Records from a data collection
++++++++

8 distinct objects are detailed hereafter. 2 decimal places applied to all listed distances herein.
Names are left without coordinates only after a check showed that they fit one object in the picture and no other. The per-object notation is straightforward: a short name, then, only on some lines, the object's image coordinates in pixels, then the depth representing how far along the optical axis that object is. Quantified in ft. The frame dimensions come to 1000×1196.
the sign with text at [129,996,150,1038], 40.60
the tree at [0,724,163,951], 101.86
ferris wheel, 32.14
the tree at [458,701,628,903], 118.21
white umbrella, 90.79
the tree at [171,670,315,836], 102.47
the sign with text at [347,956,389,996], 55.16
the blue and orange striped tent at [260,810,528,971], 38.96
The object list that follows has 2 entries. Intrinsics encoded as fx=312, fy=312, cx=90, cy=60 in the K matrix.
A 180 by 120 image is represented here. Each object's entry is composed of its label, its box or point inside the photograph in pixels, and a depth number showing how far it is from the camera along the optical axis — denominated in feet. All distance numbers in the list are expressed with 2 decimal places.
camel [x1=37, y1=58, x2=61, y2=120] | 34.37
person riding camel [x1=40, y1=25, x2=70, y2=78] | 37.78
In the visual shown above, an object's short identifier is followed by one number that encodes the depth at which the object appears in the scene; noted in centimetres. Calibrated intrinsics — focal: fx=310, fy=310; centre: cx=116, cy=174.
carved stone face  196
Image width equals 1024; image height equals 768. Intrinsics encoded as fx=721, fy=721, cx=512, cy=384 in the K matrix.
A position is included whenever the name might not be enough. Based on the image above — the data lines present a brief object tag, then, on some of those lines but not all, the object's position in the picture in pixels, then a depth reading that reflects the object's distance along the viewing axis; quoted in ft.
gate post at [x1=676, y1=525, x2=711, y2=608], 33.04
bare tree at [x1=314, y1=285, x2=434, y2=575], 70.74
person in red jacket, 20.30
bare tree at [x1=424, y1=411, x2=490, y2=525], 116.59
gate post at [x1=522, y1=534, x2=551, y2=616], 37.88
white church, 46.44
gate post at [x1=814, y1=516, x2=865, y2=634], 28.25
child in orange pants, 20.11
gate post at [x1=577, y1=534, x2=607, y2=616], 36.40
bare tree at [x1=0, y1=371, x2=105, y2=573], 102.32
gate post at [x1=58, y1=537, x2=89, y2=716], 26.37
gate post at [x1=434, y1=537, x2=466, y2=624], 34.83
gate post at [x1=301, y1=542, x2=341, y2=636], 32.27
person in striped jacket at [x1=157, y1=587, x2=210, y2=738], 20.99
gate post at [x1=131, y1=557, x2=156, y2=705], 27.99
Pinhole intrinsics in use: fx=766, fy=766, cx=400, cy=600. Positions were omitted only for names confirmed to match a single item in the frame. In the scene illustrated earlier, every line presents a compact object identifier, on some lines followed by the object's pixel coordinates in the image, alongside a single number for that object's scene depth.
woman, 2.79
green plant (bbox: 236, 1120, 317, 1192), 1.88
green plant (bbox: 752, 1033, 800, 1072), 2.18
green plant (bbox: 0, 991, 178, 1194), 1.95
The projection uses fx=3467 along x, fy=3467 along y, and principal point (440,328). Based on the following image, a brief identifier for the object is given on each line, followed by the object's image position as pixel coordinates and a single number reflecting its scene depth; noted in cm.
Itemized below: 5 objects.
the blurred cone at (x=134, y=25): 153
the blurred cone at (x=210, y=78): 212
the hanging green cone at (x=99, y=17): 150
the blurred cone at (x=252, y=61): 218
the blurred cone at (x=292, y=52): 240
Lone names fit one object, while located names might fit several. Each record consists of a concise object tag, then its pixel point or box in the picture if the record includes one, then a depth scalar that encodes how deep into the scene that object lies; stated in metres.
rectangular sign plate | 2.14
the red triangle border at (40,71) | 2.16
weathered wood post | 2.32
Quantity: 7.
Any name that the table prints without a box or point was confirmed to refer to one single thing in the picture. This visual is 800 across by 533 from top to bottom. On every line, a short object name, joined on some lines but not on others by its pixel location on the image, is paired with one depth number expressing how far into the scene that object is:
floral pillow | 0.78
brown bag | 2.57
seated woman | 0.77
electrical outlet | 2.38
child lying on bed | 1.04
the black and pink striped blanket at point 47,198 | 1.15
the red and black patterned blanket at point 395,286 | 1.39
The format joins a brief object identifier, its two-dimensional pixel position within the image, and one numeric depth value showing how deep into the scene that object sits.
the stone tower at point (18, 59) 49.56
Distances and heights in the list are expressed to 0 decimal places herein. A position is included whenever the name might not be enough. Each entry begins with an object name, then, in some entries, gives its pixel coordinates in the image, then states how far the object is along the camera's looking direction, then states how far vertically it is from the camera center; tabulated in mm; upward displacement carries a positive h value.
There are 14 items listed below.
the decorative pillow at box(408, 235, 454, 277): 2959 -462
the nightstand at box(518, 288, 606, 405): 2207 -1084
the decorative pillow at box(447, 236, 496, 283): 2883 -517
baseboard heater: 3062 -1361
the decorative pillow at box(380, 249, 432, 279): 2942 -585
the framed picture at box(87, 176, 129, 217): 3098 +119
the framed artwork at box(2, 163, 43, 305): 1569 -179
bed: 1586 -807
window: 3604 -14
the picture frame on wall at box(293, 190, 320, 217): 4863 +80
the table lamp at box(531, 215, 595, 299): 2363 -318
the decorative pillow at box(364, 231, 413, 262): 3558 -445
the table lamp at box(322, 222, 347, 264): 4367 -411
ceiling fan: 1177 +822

++++++++

Directions
Report each line of the records that holds the word "black".

Solution to this problem
the black and pink striped blanket at point 47,198 | 1.15
the red and black patterned blanket at point 395,286 | 1.39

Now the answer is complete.